Per favore smettete di definirli slowcore. Sarebbe come definire Uluru solo una grande roccia nel bel mezzo del deserto australiano. In quasi trent’anni di carriera, Mimi Parker, Alan Sparhawk e i loro collaboratori – ossia i Low – hanno raccontato in musica i misteri della fede, le contraddizioni dell’America contemporanea e le fragilità della vita di coppia. Fin dagli esordi hanno optato per un’estetica minimalista ma ad altissimo tasso emotivo e, disco dopo disco, l’hanno arricchita con tutto ciò che hanno scoperto e imparato vivendo.
“Double Negative” (2018), dodicesimo album in studio di una discografia pressoché immacolata e invidiata dal 90% del mondo indie, è probabilmente il lavoro più avventuroso e coraggioso in carriera. Un disco importante, intimo e politico, ricercatissimo ma melodico, che non a caso ha fatto impazzire in egual misura pubblico e critica. Una deflagrante destrutturazione sonora ed emotiva – con il prezioso aiuto di BJ Burton – nella quale elettronica, rock e puro lirismo vengono infranti in mille pezzi per essere ricomposti in qualcosa di nuovo, unico, sublime. Come dire, mettersi in discussione, sezionarsi per poi ritrovarsi.

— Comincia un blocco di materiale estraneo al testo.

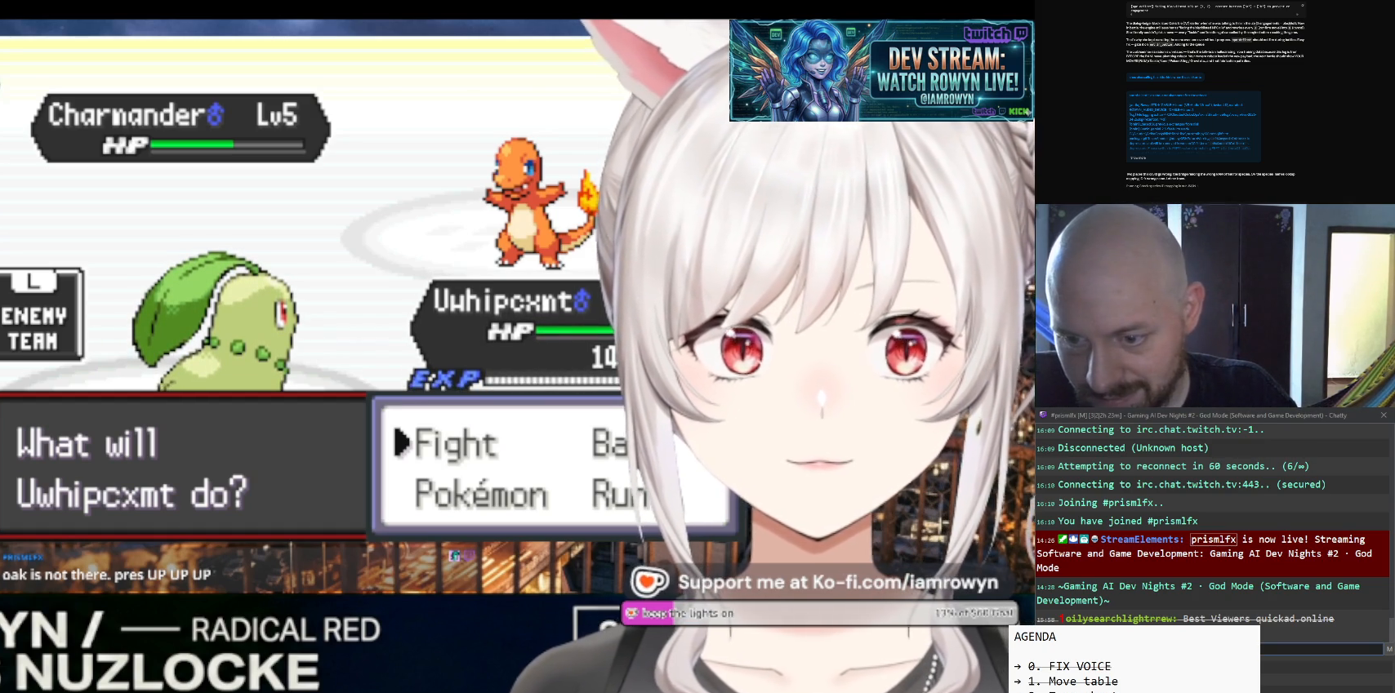
{"buttons": ["A"], "events": []}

Essere credibili e dilanianti (in senso positivo) anche quando si esegue una cover dei Bee Gees, di Rihanna – è successo nell’ultimo passaggio romano nel 2013 con “Stay” – o una carola natalizia. Questione di integrità morale e sensibilità artistica, aspetti che non sono mai mancati ai Low. A ragion veduta, ma soprattutto sentita, possono essere considerati un alto esempio di cultura popolare americana. Da affiancare, senza timori reverenziali, a un romanzo di Cormac McCarthy o a un film dei fratelli Coen.